- **Exercise material**
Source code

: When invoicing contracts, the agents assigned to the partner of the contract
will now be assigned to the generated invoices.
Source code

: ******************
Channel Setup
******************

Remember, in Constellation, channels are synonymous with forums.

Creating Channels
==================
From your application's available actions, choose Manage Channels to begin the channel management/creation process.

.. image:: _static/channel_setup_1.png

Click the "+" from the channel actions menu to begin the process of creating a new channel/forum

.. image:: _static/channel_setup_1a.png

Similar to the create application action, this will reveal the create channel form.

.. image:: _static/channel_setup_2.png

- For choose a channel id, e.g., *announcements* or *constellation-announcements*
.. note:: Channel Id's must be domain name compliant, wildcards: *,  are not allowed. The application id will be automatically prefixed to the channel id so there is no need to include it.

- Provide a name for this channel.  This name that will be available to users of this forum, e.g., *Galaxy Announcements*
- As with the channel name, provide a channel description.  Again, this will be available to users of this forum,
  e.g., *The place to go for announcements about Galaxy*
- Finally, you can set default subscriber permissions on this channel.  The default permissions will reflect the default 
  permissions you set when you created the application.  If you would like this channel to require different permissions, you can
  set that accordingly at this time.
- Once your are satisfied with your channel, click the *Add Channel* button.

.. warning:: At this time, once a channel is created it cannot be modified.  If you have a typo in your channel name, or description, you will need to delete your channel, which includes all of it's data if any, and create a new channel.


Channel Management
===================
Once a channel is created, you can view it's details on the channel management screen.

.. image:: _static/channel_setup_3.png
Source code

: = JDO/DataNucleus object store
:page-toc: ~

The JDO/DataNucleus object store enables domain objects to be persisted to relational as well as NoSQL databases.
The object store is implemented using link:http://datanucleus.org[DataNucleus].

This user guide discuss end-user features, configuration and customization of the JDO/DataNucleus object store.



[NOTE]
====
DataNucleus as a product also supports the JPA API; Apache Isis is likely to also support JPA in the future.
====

- **What the task requires**
Retype the entries precisely as they stand.

- **Result**
Source code

: When invoicing contracts, the agents assigned to the partner of the contract
will now be assigned to the generated invoices.
Source code

: ******************
Channel Setup
******************

Remember, in Constellation, channels are synonymous with forums.

Creating Channels
==================
From your application's available actions, choose Manage Channels to begin the channel management/creation process.

.. image:: _static/channel_setup_1.png

Click the "+" from the channel actions menu to begin the process of creating a new channel/forum

.. image:: _static/channel_setup_1a.png

Similar to the create application action, this will reveal the create channel form.

.. image:: _static/channel_setup_2.png

- For choose a channel id, e.g., *announcements* or *constellation-announcements*
.. note:: Channel Id's must be domain name compliant, wildcards: *,  are not allowed. The application id will be automatically prefixed to the channel id so there is no need to include it.

- Provide a name for this channel.  This name that will be available to users of this forum, e.g., *Galaxy Announcements*
- As with the channel name, provide a channel description.  Again, this will be available to users of this forum,
  e.g., *The place to go for announcements about Galaxy*
- Finally, you can set default subscriber permissions on this channel.  The default permissions will reflect the default 
  permissions you set when you created the application.  If you would like this channel to require different permissions, you can
  set that accordingly at this time.
- Once your are satisfied with your channel, click the *Add Channel* button.

.. warning:: At this time, once a channel is created it cannot be modified.  If you have a typo in your channel name, or description, you will need to delete your channel, which includes all of it's data if any, and create a new channel.


Channel Management
===================
Once a channel is created, you can view it's details on the channel management screen.

.. image:: _static/channel_setup_3.png
Source code

: = JDO/DataNucleus object store
:page-toc: ~

The JDO/DataNucleus object store enables domain objects to be persisted to relational as well as NoSQL databases.
The object store is implemented using link:http://datanucleus.org[DataNucleus].

This user guide discuss end-user features, configuration and customization of the JDO/DataNucleus object store.



[NOTE]
====
DataNucleus as a product also supports the JPA API; Apache Isis is likely to also support JPA in the future.
====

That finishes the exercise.